A Kaldi recipe for Spanish using the Heroico corpus.
Description of the Heroico Corpus
The Heroico corpus (LDC2006S37) was originally collected to train acoustic models for pronunciation modeling in Spanish language learning applications.
The corpus consists of two main subcorpora:
1. A subcorpus collected at Mexico's Military Academy called Heroico.
2. A subcorpus collected at the United States Military Academy (USMA) in West Point New York.
The Heroico corpus is further divided into recited and prompted speech subcorpora.
In the LDC distribution, the recited speech appears under the recordings directory and the prompted speech under the answers directory.
The USMA subcorpus includes 1.2 hours of speech from nonnative informants and 1 hour of speech from native speakers.

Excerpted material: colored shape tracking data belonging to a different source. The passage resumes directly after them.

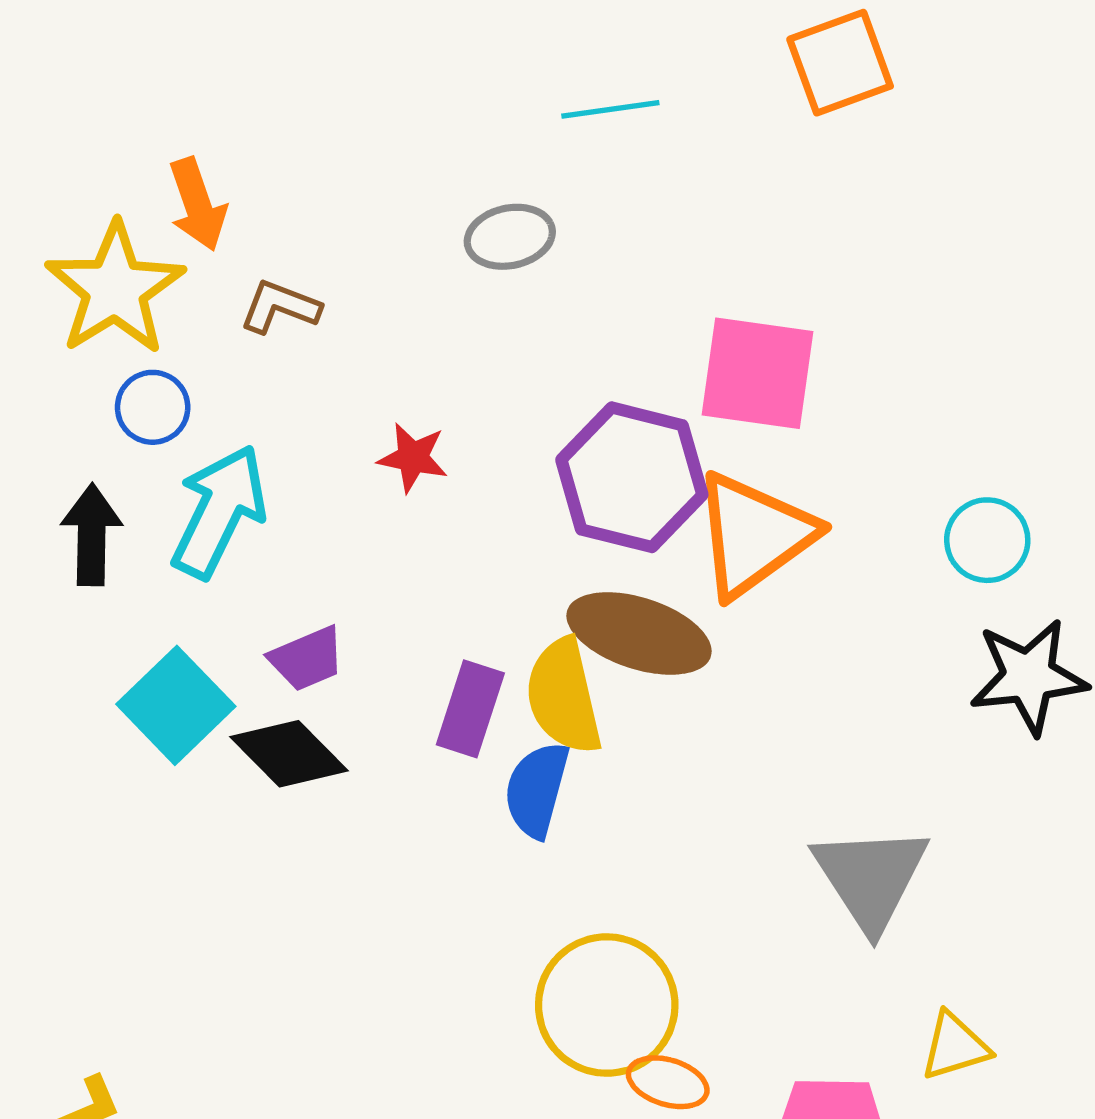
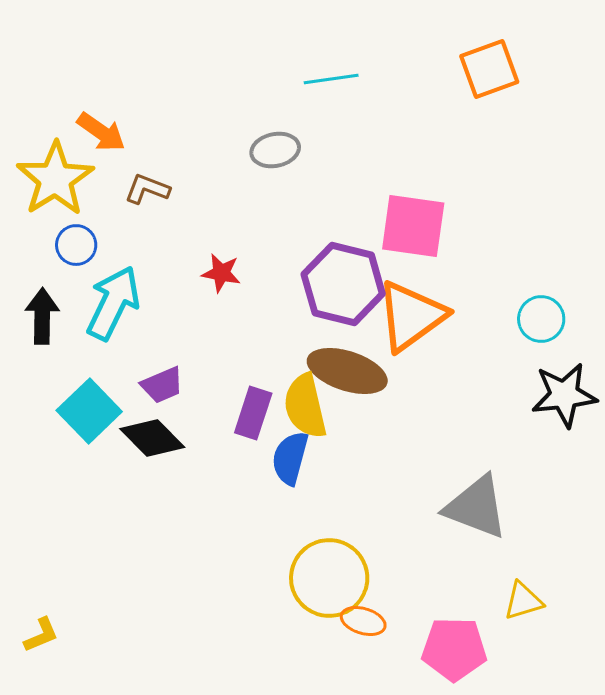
orange square: (840, 63) -> (489, 69), moved
orange arrow: (197, 204) -> (101, 132), turned -36
gray triangle: (871, 878) -> (476, 507), turned -36

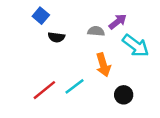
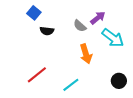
gray semicircle: (96, 31) -> (80, 26), turned -144
cyan line: (74, 86) -> (71, 85), moved
black circle: (124, 95) -> (119, 81), moved

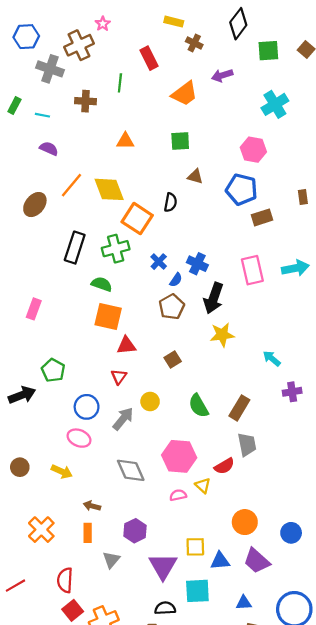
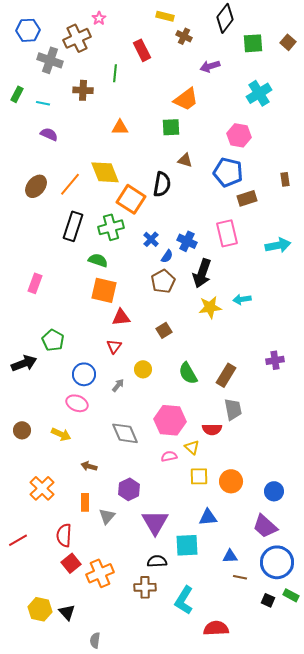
orange trapezoid: (185, 94) -> (186, 99), moved
orange line: (71, 185) -> (70, 184), moved
black semicircle: (171, 202) -> (162, 184), size x1.4
pink rectangle: (252, 270) -> (227, 233), moved
cyan arrow: (272, 358) -> (242, 299), moved, turned -48
gray arrow: (123, 419) -> (118, 385), size x0.6
red semicircle: (224, 466) -> (212, 429), turned 30
orange rectangle: (88, 533) -> (85, 502), moved
yellow square: (195, 547) -> (199, 476), moved
purple trapezoid: (257, 561) -> (265, 526), moved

All the speech in the USMA corpus was recited.
With the exception of one hour of speech, the Heroico subcorpus was used for training and the USMA subcorpus was used for testing.
The Heroico subcorpus has 11.8 hours of speech.

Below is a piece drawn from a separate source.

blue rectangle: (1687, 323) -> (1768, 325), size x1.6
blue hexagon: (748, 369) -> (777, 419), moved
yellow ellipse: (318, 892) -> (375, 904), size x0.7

In this recipe 10.8 hours were used as training data.
2.2 hours of speech from the USMA subcorpus were used as testing data.

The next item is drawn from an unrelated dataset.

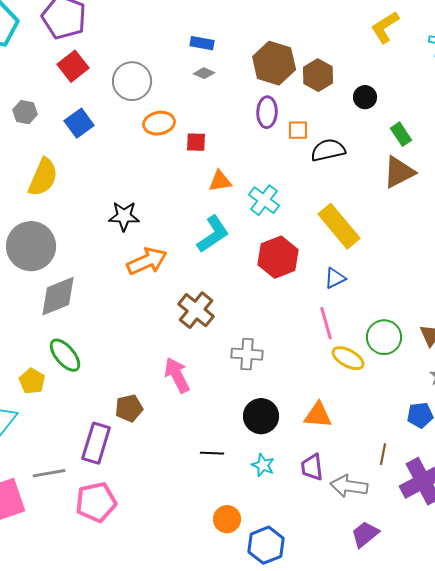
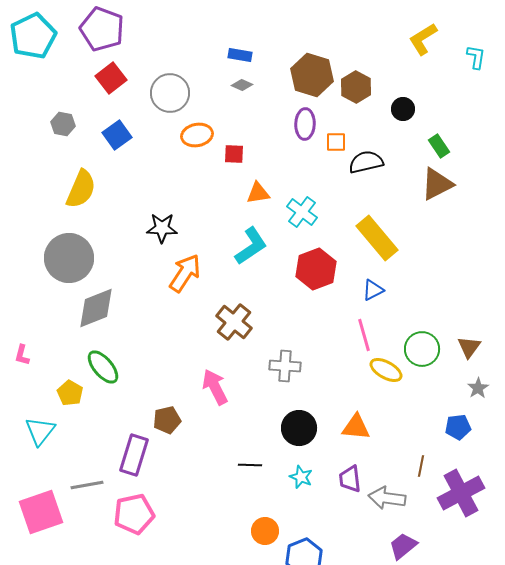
orange arrow: (147, 261) -> (185, 273), turned -33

One hour segment of speech in the Heroico corpus was recited from the same set of prompts that was used in the USMA collection.
To avoid overlap of the training and testing sets, this one hour segment was separated out from the Heroico corpus into a devtest set.
In summary the Heroico corpus was split into 5 parts for this recipe:
1. Heroico answers train
2. Heroico recited train
3. Heroico Recited devtest
4. USMA native test
5. USMA nonnative test